Essential Dignity

In astrology, essential dignity is the strength of a planet or point's zodiac position, judged only by its position by sign and degree, or its essence—what the pre-eminent 17th-century astrologer William Lilly called "the strength, fortitude or debility of the Planets significators." In other words, essential dignity seeks to view the strengths of a planet or point as though it were isolated from other factors in the sky of the natal chart.

By comparison, accidental dignity indicates how much strength a planet or point derives from its position in a natal chart, such as its relation to the other factors in the chart: for example, its proximity to other planets, or to the four angles of the chart, or to stars, as well as the aspects (or symmetrical angular connections) it forms with other planets or points in the chart.

For example, the essential dignity of Mars, if located at 27 degrees of Capricorn would take into account the fact that Mars is exalted in Capricorn, and also that it is the bounds ruler of the 27th degree of Capricorn and also the face ruler of the 27th degree of Capricorn. This is a considerably dignified Mars.
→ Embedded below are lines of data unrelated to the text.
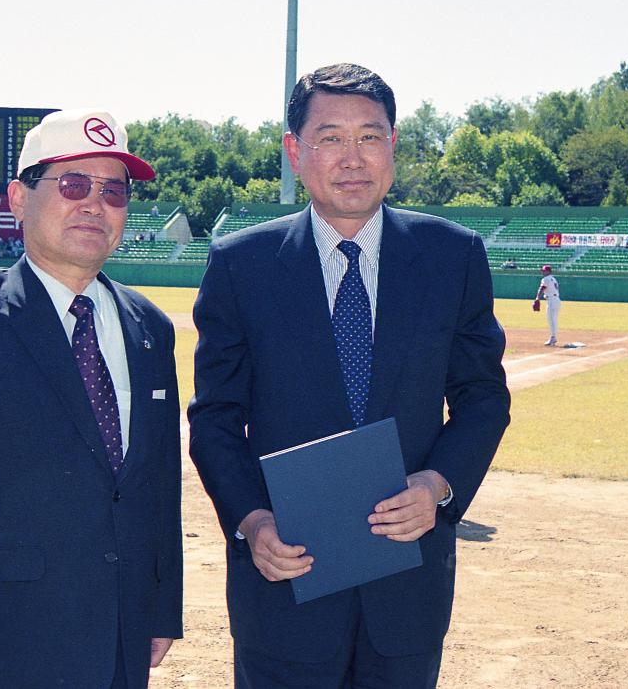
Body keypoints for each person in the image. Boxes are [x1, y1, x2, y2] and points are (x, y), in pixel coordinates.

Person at [188, 63, 510, 688]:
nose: (353, 156)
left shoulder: (453, 256)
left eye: (370, 135)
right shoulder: (240, 265)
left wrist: (439, 486)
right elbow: (216, 419)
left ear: (394, 146)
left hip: (407, 582)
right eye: (331, 136)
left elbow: (483, 400)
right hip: (286, 581)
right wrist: (252, 521)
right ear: (294, 151)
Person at [0, 109, 183, 688]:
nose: (94, 204)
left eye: (114, 191)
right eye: (73, 185)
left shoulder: (150, 325)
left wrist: (161, 602)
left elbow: (156, 482)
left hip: (122, 636)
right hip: (2, 639)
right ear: (19, 198)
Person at [536, 264, 561, 346]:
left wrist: (537, 298)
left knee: (551, 320)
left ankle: (553, 338)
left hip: (551, 300)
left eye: (544, 270)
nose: (543, 272)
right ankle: (553, 337)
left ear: (549, 271)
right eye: (542, 270)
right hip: (556, 300)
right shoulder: (553, 279)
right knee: (554, 320)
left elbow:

If that Mars were located in the twelfth house of a natal chart Mars's accidental dignity would be poor, since it would be located in a weak or malevolent cadent house. Were Mars to also be squared to a malevolent planet, such as Saturn, and would be receiving a dexter square aspect from malefic Saturn, ruler of Capricorn, this would further hinder Mars's strength and ability to operate benevolently. These accidental dignity factors would tend to weaken a Mars which is otherwise strong in essential dignity.
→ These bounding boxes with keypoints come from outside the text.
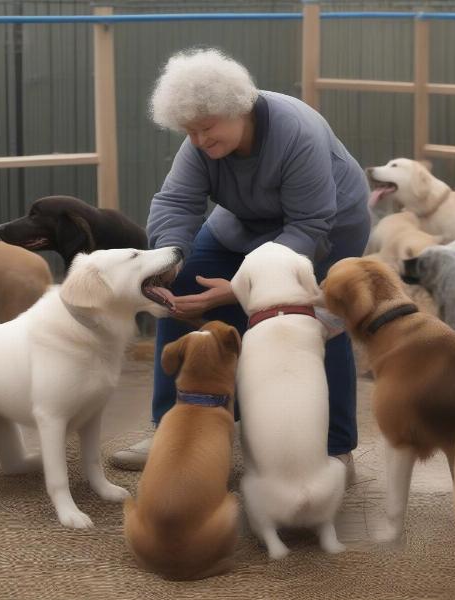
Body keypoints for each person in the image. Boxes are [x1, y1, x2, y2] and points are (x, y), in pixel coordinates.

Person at [111, 48, 371, 474]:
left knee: (316, 320)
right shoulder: (199, 141)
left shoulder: (296, 133)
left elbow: (308, 226)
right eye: (189, 131)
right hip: (244, 223)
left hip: (326, 230)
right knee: (180, 288)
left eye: (206, 128)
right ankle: (174, 426)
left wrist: (238, 290)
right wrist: (168, 262)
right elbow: (176, 203)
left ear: (239, 109)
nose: (198, 141)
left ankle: (333, 448)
Traditionally the five essential dignities are:

  • Domicile (rulership or house) + detriment
  • Exaltation + fall
  • Triplicity
  • Terms (or "bounds")
  • Face (or "decan")

For Medieval astrologers, such as Bonatti or Lilly, the dignities had a hierarchy. The most important dignity was domicile rulership; slightly less important was exaltation. Triplicity rulerships were still fairly important in medieval astrology, but nowhere near as vital as they were for Hellenistic astrologers such as Ptolemy. Terms or bounds rulerships became very much diminished in importance, and face rulers were almost entirely ignored. (Lilly said that the only function face rulers served was to keep a planet from being entirely peregrine—that is, without any essential dignity whatever—which was considered a malefic condition.)

However, Hellenistic astrologers had a very different view of the dignities. To earlier astrologers, such as Ptolemy and Vettius Valens, domicile rulership, exaltation, triplicity rulership and bounds rulership were all of equal strength in influence.

Many modern astrologers take little heed of essential dignities, with the exception of domicile rulerships (see article on ruling planets.) This is most likely the result of the simplification of astrological technique that occurred when astrology lost popularity beginning in the eighteenth century (see History of astrology.)